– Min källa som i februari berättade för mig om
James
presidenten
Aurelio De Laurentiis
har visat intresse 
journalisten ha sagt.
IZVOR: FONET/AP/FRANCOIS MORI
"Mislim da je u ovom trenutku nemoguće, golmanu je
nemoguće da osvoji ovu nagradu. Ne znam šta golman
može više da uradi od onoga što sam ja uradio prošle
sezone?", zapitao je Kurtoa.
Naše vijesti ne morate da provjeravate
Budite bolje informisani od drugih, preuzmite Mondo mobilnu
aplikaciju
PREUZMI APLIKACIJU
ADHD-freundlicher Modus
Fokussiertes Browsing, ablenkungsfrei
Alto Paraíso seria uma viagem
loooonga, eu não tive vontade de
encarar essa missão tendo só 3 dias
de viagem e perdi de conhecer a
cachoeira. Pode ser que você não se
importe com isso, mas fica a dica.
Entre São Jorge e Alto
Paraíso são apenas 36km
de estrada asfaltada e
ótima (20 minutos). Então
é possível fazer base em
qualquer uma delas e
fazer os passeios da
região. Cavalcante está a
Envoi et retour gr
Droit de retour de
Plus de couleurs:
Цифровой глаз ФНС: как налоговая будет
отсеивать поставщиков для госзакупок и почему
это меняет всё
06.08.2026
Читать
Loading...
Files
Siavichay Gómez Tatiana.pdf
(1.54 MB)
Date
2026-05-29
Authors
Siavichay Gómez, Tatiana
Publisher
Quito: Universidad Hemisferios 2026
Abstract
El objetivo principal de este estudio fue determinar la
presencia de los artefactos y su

____________

• _Work instruction_:
State how many of the lines above contain the word "fazer". Give only the number.

• _Reply_:
2